DATASET RECORDS —
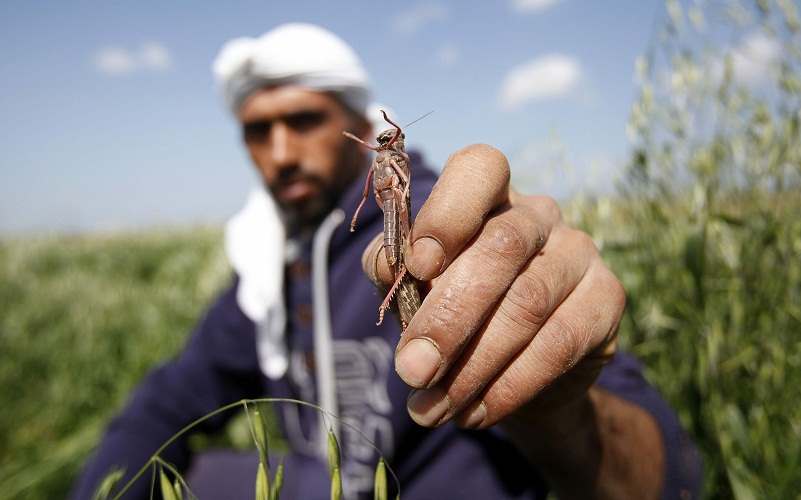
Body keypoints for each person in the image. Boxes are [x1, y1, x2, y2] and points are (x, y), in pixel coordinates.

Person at [73, 23, 701, 499]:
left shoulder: (448, 214)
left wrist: (555, 407)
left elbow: (666, 480)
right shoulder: (267, 261)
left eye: (303, 119)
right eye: (258, 130)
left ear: (357, 120)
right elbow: (170, 398)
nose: (281, 152)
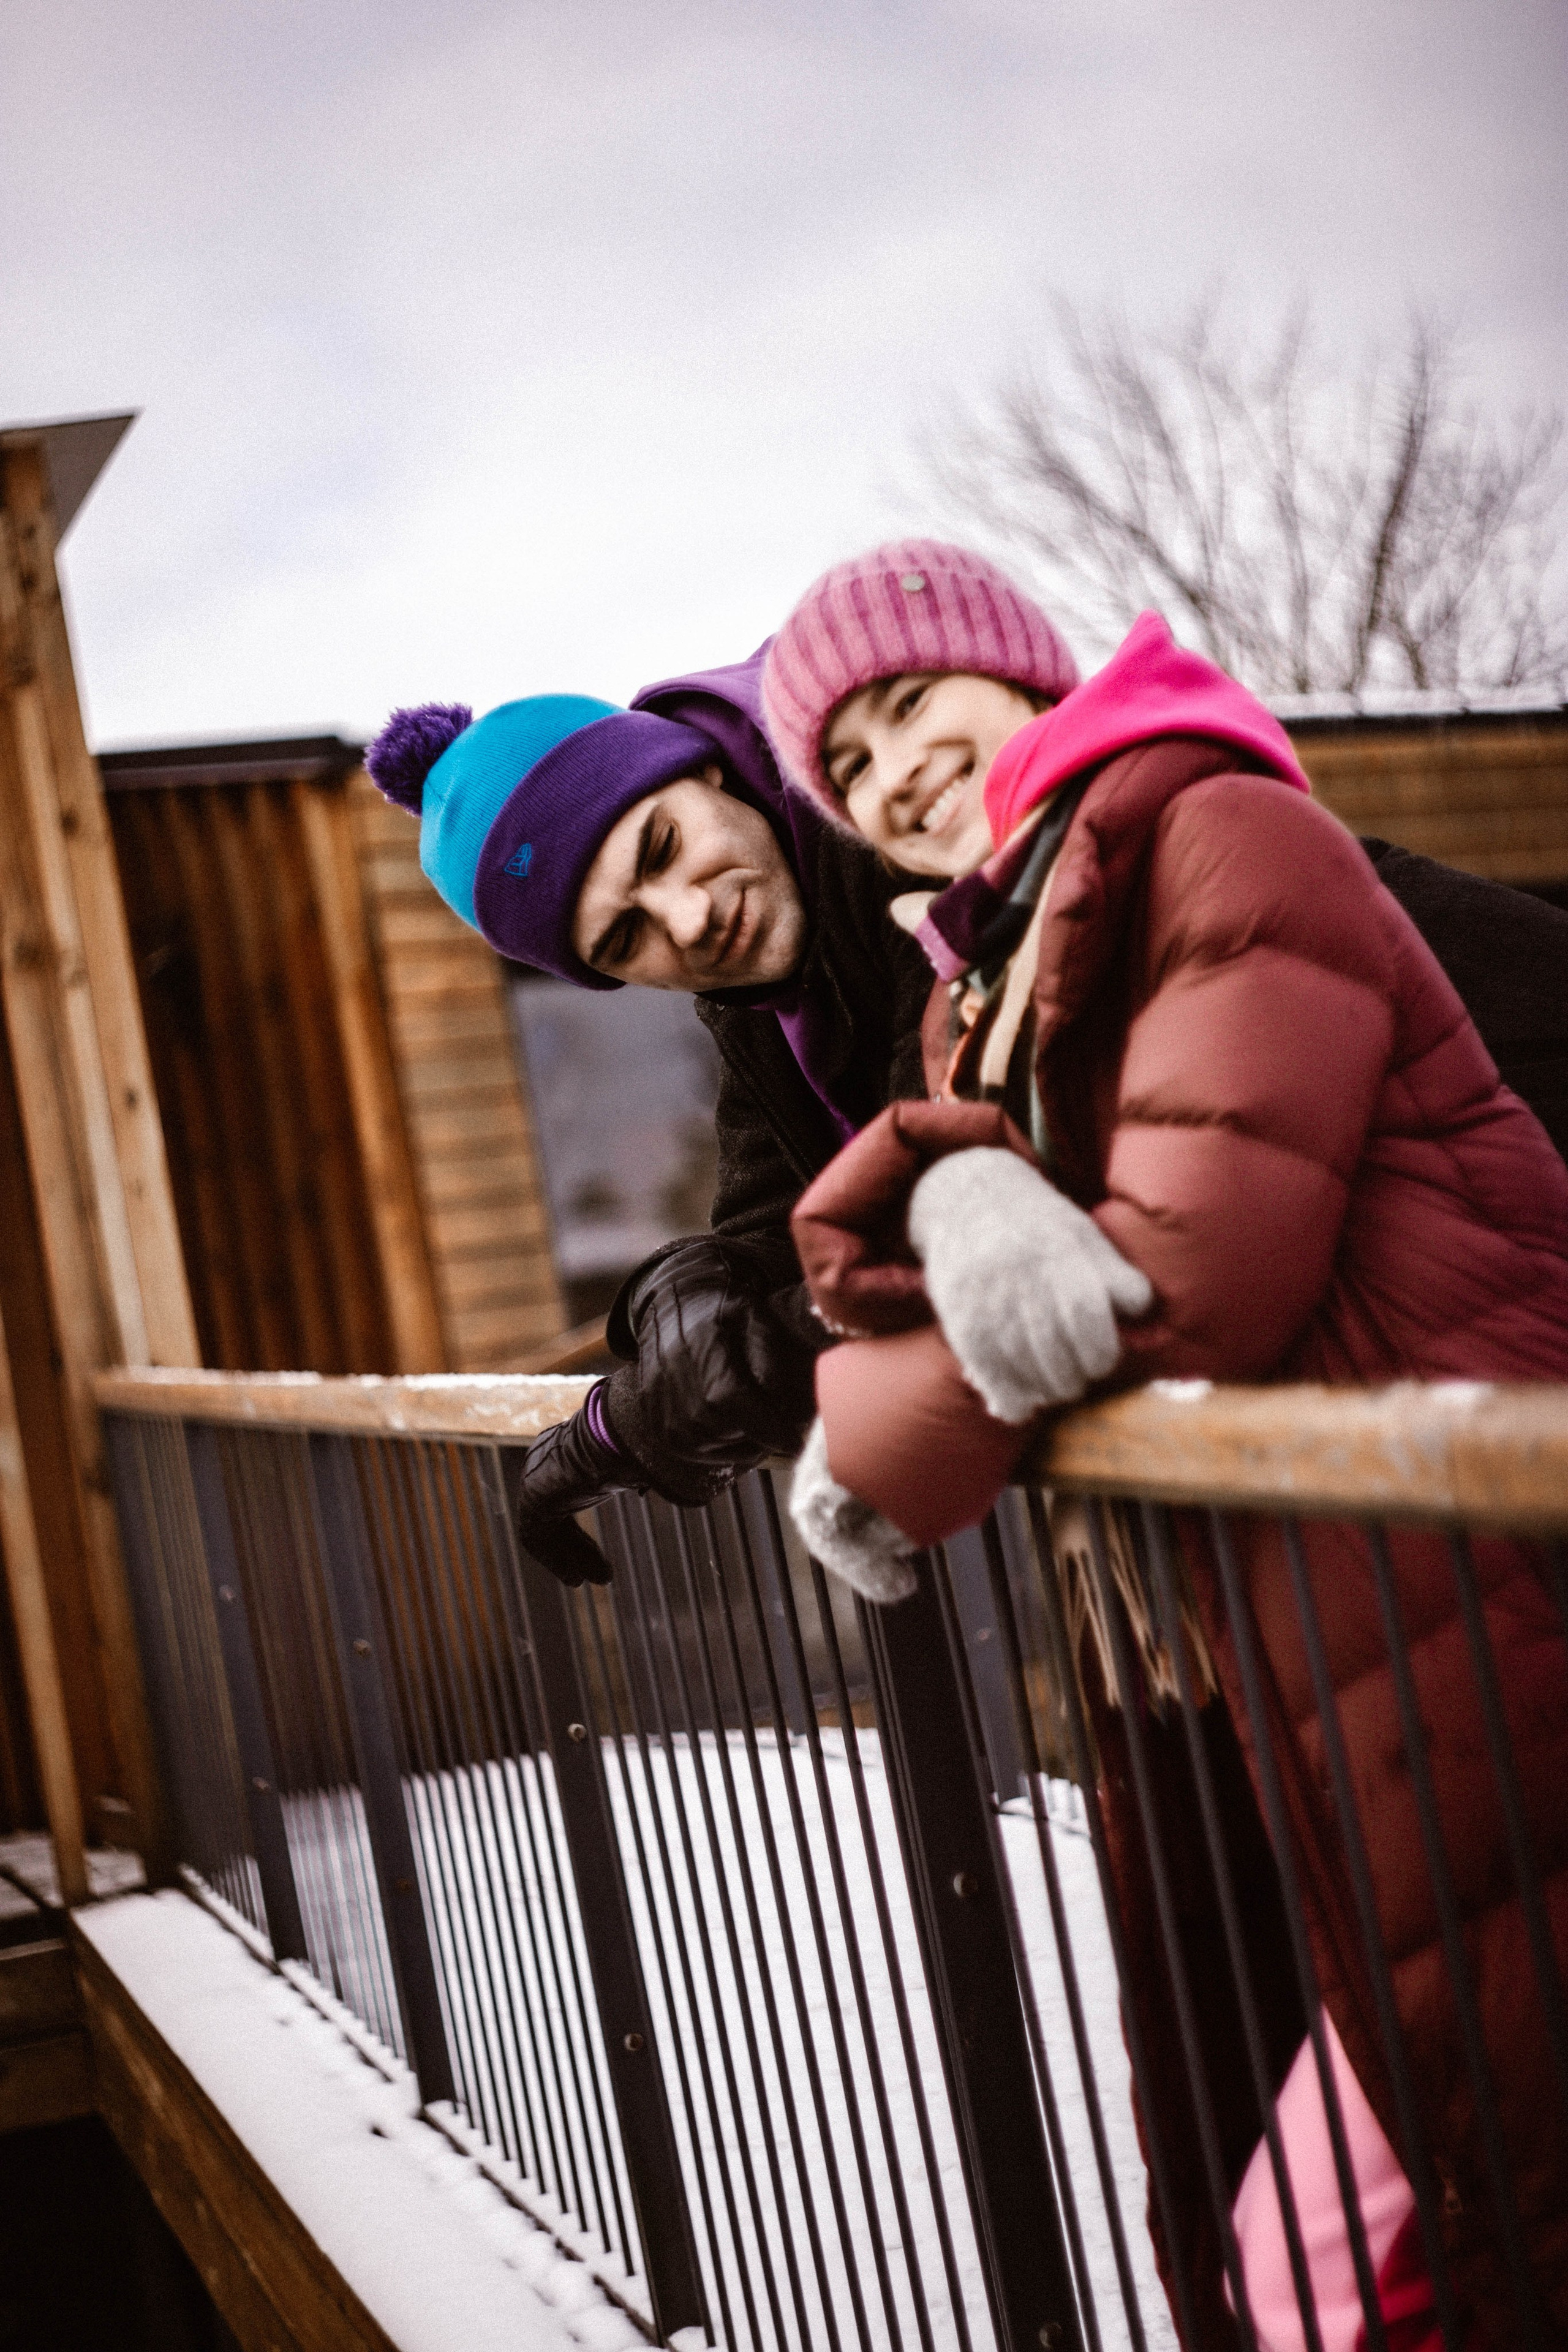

ABOUT THIS TASK — Report only how many lines in the listing contain the string "left".

RESULT OF THE TASK — 5